Although most of our users will not be affected by the changes because they either have buy-in accounts or their usages are well below the limit, there may be some users who need to take actions to avoid the issue of exceeding the limit. Here are some helpful tips for these users to improve the efficiency of resource usage.
Monitor your jobs frequently and cancel a job as soon as you know it cannot produce correct results. For example, you have an array of 20 similar jobs for which you request 24 hours of walltime. If one of them crashes after 1 hour of execution, then you should try to find out the cause of the problem and figure out if the problem would affect the other 19 jobs. For problems caused by out-of-memory, disk space quota, file access permission etc., you should consider cancelling all jobs in the array and resubmitting them after the problem is resolved. This will reduce the rate of failed jobs. Users can check our wiki page for more help on job management at Job Management by SLURM.
Check and modify your job script to avoid overbooking the resources for your jobs. Users are responsible for reserving the right amount of resources to ensure the successful execution of their jobs, including the number of CPUs and GPUs. Note that the usage of CPU/GPU time is calculated by multiplying the number of CPUs/GPUs and the elapsed time of the job. The CPUs/GPUs are reserved for the job no matter if they are used or not. For example, you have a workflow consisting of a sequence of 5 tasks.

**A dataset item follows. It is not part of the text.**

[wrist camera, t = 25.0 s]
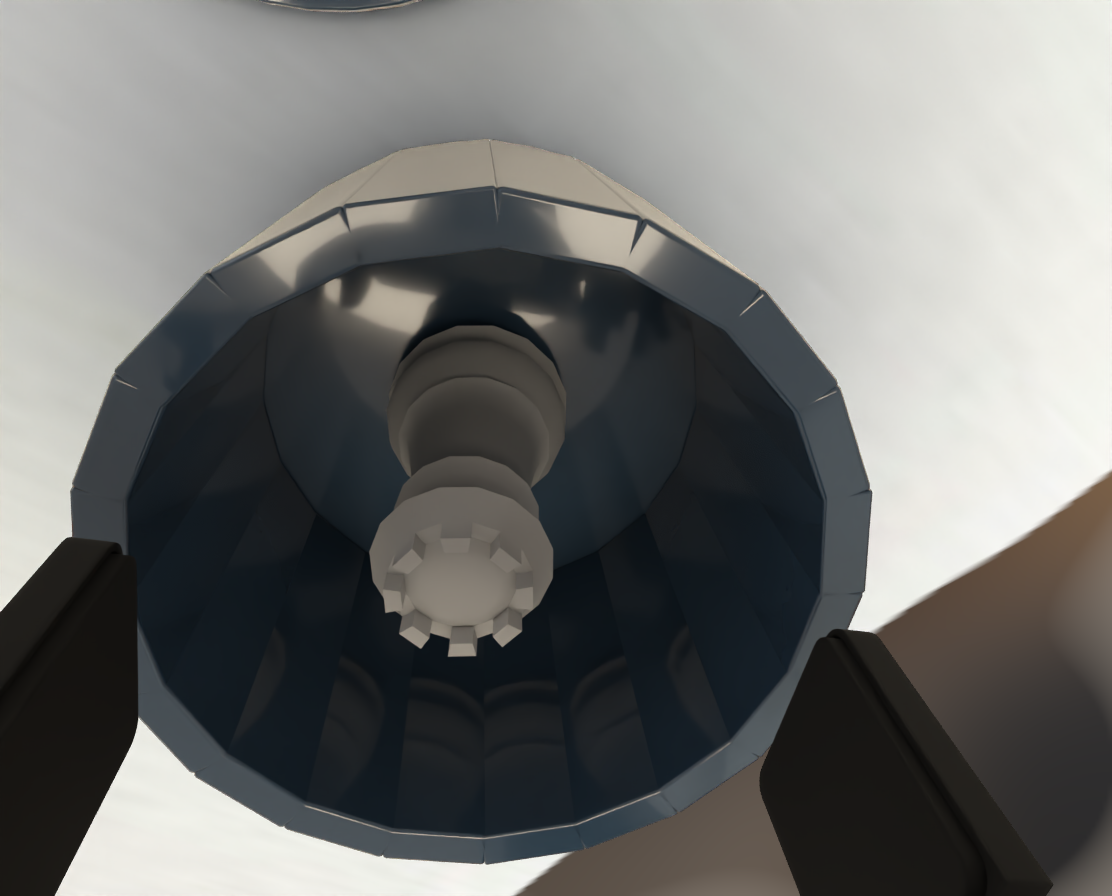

You could either (a) wrap the whole workflow into one job and submit one job for each run, or (b) wrap each task as a job and submit 5 jobs for each run. Which method is preferable? Method (a) is preferable if all 5 tasks use the same number of CPUs/GPUs. Method (b) is preferable if the number of CPUs/GPUs needed by each task vary a lot. Separating tasks into jobs would allow the resource request to be exactly as needed by task, rather than reserving the resources sufficient for all of each task. Furthermore, suppose only one of five tasks uses a GPU, and that GPU task only takes about 10% of the total execution time of the workflow run. In method (b), GPU usage of workflow execution is only 10% of the total execution time of the workflow, while in method (a), it would be equal to the total execution time.
If additional SLURM CPU/GPU hours are needed, users can make a request via online requisition form at CPU/GPU Request Form.